(Supplied text Opens)
Jesus saves me. To be saved is to be rescued from a threat or peril. This is the case for me. Jesus saves me from the reality of eternal hell. He saves me from the finality of death. He saves me from the control of sin and the kingdom of Satan. My life is no longer in peril but instead is destined for His glorious use and eternal pleasure!

Jesus lives for me. He is alive right now and has His focus on those whom He has saved. His people are His present ministry. Jesus cares for me actively… right now… even as I write down these thoughts. At this very moment He is always for me, with me, and living for my benefit. This is my present reality!

Jesus intercedes for me. Jesus speaks on my behalf before the Father. He is my Great High Priest. By virtue of His sacrifice I find ALL my sin forgiven, ALL His righteousness applied to my sinful soul, and ALL His efforts in current intercession for me and for all who believe the gospel. My living God is actively interested in every minute of every day of my life. My every moment has Jesus’ work in it!

Lord Jesus,
I praise You, my living Lord, my Savior, my Great High Priest, and my God! I confess my sins made me unworthy of such care from You, but by faith, Your sacrifice covers it all and now I am seen clothed in all Your beautiful righteousness. I thank You for Your present saving, living, interceding work on my behalf. I am humbled and blessed. Please help me live like one made holy by the work of my living, perfect priest!
Amen

Wednesday, February 14, 2024

patience and trust


…so that you may not be sluggish, but imitators of those who through faith and patience inherit the promises.
(Supplied text Closes)
(Data under study Opens)
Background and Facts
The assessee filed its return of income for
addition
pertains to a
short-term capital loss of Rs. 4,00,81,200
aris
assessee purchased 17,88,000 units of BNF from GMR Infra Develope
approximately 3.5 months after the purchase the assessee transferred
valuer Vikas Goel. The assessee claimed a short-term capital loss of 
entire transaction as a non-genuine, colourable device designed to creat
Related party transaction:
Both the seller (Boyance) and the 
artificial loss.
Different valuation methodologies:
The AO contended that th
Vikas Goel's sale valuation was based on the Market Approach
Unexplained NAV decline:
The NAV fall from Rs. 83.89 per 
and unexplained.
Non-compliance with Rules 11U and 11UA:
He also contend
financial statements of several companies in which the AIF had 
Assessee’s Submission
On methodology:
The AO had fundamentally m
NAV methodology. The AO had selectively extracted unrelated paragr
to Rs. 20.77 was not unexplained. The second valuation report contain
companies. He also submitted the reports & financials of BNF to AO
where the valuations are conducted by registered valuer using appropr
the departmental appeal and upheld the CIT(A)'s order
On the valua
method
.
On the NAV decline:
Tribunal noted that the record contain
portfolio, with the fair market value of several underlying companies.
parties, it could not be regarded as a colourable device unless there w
(Data under study Closes)
= Try it =
Continue the devotional text from where it stops, after the verse about faith and patience.

= Final answer =
Hebrews 6:12

There is a temptation in my walk with God to be sluggish and slow… to drag my pace. As I think it over, here is why I can become spiritually sluggish:
  • I am afraid of what is ahead of me. I don’t know for certain what is ahead and in a lack of trust start to imagine difficulties that I do not want to experience. So I try to stay where I am comfortable. I drag my feet, slow my pace, and stay back. That makes me sluggish.
  • I am too content. I’ve perhaps embraced some life experience as too precious to me. God challenges me to let go of it and move on. He will let me continue to enjoy it, but not if it keeps me from Him. And my lazy self just wants to hang back.
  • I just don’t understand. The place God wants to take me is so new to my experience that I hesitate to move toward it. In that case I need His encouragement to trust and pick up my pace.
  • I am weary. Sometimes my faith is slow simply because I am tired. I may have made myself that way by busy activity that ignored sabbath rest. This is not good obedience. I need to rest and let God carry me at His pace then set me down to continue trusting, empowered to overcome my sluggishness.
The call here is to counteract the sluggishness and activate through obedience both faith and patience. Faith trusts God. Faith repents of fearful unbelief. Faith finds contentment in bold trust in what may seem unnerving at first. Faith seeks to believe promises it can barely grasp and has yet to know. Faith finds strength in trusting God even while weary from life.

And patience trusts God’s timetable. I am at that kind of juncture right now. A huge part of faith is waiting on God. It is always worth it. Notice that faith and patience both take us to a great outcome: “inherit the promise”. Patient faith in the gospel, following Jesus at HIS pace, trusting our God… all of it is really, really worth it!

Tuesday, February 13, 2024

Listen…don’t just hear.


For good news came to us just as to them, but the message they heard did not benefit them, because they were not united by faith with those who listened.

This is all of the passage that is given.